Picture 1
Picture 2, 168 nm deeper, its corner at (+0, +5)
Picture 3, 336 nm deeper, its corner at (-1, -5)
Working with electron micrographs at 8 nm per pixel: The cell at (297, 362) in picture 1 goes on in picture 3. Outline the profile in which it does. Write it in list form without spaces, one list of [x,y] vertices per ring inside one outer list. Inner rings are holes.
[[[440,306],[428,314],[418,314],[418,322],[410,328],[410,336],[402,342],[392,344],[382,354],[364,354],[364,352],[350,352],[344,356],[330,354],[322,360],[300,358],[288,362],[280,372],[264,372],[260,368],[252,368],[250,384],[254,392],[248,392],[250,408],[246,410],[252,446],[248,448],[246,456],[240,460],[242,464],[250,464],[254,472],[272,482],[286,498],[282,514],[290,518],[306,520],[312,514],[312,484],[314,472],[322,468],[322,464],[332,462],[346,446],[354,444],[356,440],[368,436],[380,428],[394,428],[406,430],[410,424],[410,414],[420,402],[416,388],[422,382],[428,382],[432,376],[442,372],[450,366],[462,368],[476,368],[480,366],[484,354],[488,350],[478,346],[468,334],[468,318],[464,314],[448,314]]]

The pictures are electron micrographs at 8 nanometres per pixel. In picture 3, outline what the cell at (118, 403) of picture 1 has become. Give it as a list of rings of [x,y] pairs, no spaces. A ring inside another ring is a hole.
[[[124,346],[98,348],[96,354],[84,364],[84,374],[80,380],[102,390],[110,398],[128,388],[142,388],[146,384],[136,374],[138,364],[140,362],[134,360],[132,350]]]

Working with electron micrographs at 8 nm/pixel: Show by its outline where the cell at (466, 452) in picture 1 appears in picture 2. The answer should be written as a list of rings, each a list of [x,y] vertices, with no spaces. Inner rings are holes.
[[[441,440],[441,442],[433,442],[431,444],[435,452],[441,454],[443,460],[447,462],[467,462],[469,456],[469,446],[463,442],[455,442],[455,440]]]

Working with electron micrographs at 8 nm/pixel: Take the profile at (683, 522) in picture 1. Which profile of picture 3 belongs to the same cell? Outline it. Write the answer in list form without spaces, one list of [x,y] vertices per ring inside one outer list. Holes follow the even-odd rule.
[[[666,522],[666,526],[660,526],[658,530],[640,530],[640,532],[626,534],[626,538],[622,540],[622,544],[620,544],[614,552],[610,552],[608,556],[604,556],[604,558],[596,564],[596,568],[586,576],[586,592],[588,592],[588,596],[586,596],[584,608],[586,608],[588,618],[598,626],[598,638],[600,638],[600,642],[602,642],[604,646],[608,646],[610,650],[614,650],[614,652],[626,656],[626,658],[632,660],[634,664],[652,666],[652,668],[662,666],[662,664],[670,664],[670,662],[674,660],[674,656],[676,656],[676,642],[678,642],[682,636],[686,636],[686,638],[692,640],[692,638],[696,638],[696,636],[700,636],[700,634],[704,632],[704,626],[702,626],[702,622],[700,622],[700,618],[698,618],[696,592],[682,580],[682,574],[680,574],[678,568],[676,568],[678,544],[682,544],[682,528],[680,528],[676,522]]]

**Task instructions**
Repeat every record above exactly as it appears.

**Problem solution**
Picture 1
Picture 2, 168 nm deeper, its corner at (+0, +5)
Picture 3, 336 nm deeper, its corner at (-1, -5)
Working with electron micrographs at 8 nm per pixel: The cell at (297, 362) in picture 1 goes on in picture 3. Outline the profile in which it does. Write it in list form without spaces, one list of [x,y] vertices per ring inside one outer list. Inner rings are holes.
[[[440,306],[428,314],[418,314],[418,322],[410,328],[410,336],[402,342],[392,344],[382,354],[364,354],[364,352],[350,352],[344,356],[330,354],[322,360],[300,358],[288,362],[280,372],[264,372],[260,368],[252,368],[250,384],[254,392],[248,392],[250,408],[246,410],[252,446],[248,448],[246,456],[240,460],[242,464],[250,464],[254,472],[272,482],[286,498],[282,514],[290,518],[306,520],[312,514],[312,484],[314,472],[322,468],[322,464],[332,462],[346,446],[354,444],[356,440],[368,436],[380,428],[394,428],[406,430],[410,424],[410,414],[420,402],[416,388],[422,382],[428,382],[432,376],[442,372],[450,366],[462,368],[476,368],[480,366],[484,354],[488,350],[478,346],[468,334],[468,318],[464,314],[448,314]]]

The pictures are electron micrographs at 8 nanometres per pixel. In picture 3, outline what the cell at (118, 403) of picture 1 has become. Give it as a list of rings of [x,y] pairs, no spaces. A ring inside another ring is a hole.
[[[124,346],[98,348],[96,354],[84,364],[84,374],[80,380],[102,390],[110,398],[128,388],[142,388],[146,384],[136,374],[138,364],[140,362],[134,360],[132,350]]]

Working with electron micrographs at 8 nm/pixel: Show by its outline where the cell at (466, 452) in picture 1 appears in picture 2. The answer should be written as a list of rings, each a list of [x,y] vertices, with no spaces. Inner rings are holes.
[[[441,440],[441,442],[433,442],[431,444],[435,452],[441,454],[443,460],[447,462],[467,462],[469,456],[469,446],[463,442],[455,442],[455,440]]]

Working with electron micrographs at 8 nm/pixel: Take the profile at (683, 522) in picture 1. Which profile of picture 3 belongs to the same cell? Outline it. Write the answer in list form without spaces, one list of [x,y] vertices per ring inside one outer list. Holes follow the even-odd rule.
[[[666,522],[666,526],[660,526],[658,530],[640,530],[640,532],[626,534],[626,538],[622,540],[622,544],[620,544],[614,552],[610,552],[608,556],[604,556],[604,558],[596,564],[596,568],[586,576],[586,592],[588,592],[588,596],[586,596],[584,608],[586,608],[588,618],[598,626],[598,638],[600,638],[600,642],[602,642],[604,646],[608,646],[610,650],[614,650],[614,652],[626,656],[626,658],[632,660],[634,664],[652,666],[652,668],[662,666],[662,664],[670,664],[670,662],[674,660],[674,656],[676,656],[676,642],[678,642],[682,636],[686,636],[686,638],[692,640],[692,638],[696,638],[696,636],[700,636],[700,634],[704,632],[704,626],[702,626],[702,622],[700,622],[700,618],[698,618],[696,592],[682,580],[682,574],[680,574],[678,568],[676,568],[678,544],[682,544],[682,528],[680,528],[676,522]]]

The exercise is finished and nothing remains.